(Data extracted from a collection)
>>>>>

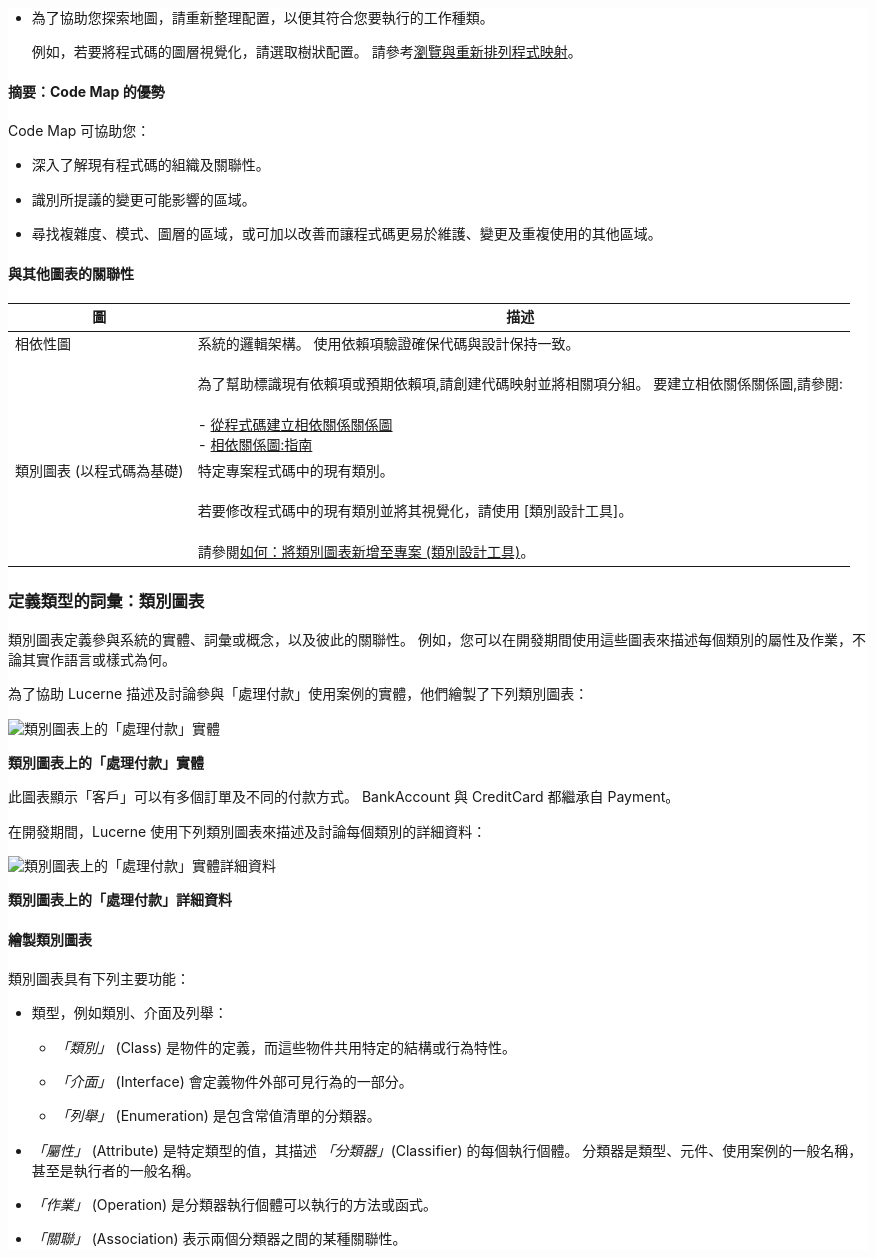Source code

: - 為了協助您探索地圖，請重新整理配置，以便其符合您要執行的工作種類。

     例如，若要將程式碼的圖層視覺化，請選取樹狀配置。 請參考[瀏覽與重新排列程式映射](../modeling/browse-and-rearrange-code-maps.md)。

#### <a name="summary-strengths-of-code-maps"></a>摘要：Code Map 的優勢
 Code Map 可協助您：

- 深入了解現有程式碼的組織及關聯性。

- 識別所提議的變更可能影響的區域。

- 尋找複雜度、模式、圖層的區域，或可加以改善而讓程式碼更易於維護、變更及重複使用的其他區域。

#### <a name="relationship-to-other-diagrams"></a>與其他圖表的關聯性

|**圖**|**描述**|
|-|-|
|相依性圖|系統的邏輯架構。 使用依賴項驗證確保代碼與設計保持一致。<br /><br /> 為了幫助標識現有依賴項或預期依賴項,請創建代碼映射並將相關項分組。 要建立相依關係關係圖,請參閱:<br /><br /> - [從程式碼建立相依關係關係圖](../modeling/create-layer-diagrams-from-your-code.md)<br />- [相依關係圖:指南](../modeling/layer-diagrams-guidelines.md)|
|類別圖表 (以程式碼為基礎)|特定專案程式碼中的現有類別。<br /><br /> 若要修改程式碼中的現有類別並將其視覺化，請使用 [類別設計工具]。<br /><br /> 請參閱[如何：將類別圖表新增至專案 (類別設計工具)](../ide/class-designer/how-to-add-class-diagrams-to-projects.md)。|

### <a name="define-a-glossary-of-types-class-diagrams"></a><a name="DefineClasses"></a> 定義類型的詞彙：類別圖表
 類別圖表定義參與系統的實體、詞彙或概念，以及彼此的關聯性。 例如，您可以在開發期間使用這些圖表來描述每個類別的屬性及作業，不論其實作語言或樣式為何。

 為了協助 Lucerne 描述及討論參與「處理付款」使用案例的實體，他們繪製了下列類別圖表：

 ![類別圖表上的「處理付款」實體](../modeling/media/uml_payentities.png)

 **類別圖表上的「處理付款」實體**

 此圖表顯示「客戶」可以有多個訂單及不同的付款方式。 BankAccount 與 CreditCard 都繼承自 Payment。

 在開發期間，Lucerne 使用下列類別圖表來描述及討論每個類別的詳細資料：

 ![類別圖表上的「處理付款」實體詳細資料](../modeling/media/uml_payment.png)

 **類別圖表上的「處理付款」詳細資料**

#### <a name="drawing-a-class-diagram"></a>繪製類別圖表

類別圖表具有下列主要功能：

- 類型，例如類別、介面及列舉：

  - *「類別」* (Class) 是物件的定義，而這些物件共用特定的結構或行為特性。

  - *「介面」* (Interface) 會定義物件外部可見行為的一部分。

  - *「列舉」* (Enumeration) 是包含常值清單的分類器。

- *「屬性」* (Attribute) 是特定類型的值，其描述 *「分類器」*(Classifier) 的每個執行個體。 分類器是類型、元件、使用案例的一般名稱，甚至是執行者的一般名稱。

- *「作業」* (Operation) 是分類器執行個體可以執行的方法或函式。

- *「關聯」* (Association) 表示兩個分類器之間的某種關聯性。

<<<<<

**Exercise aim:**
Please, from the entries above, set down exactly the lines from the one containing "使用依賴項驗證確保代碼與設計保持一致。<br /><br />" through the one containing "在開發期間，Lucerne 使用下列類別圖表來描述及討論每個類別的詳細資料：", and only those.

**Solution:**
|相依性圖|系統的邏輯架構。 使用依賴項驗證確保代碼與設計保持一致。<br /><br /> 為了幫助標識現有依賴項或預期依賴項,請創建代碼映射並將相關項分組。 要建立相依關係關係圖,請參閱:<br /><br /> - [從程式碼建立相依關係關係圖](../modeling/create-layer-diagrams-from-your-code.md)<br />- [相依關係圖:指南](../modeling/layer-diagrams-guidelines.md)|
|類別圖表 (以程式碼為基礎)|特定專案程式碼中的現有類別。<br /><br /> 若要修改程式碼中的現有類別並將其視覺化，請使用 [類別設計工具]。<br /><br /> 請參閱[如何：將類別圖表新增至專案 (類別設計工具)](../ide/class-designer/how-to-add-class-diagrams-to-projects.md)。|

### <a name="define-a-glossary-of-types-class-diagrams"></a><a name="DefineClasses"></a> 定義類型的詞彙：類別圖表
 類別圖表定義參與系統的實體、詞彙或概念，以及彼此的關聯性。 例如，您可以在開發期間使用這些圖表來描述每個類別的屬性及作業，不論其實作語言或樣式為何。

 為了協助 Lucerne 描述及討論參與「處理付款」使用案例的實體，他們繪製了下列類別圖表：

 ![類別圖表上的「處理付款」實體](../modeling/media/uml_payentities.png)

 **類別圖表上的「處理付款」實體**

 此圖表顯示「客戶」可以有多個訂單及不同的付款方式。 BankAccount 與 CreditCard 都繼承自 Payment。

 在開發期間，Lucerne 使用下列類別圖表來描述及討論每個類別的詳細資料：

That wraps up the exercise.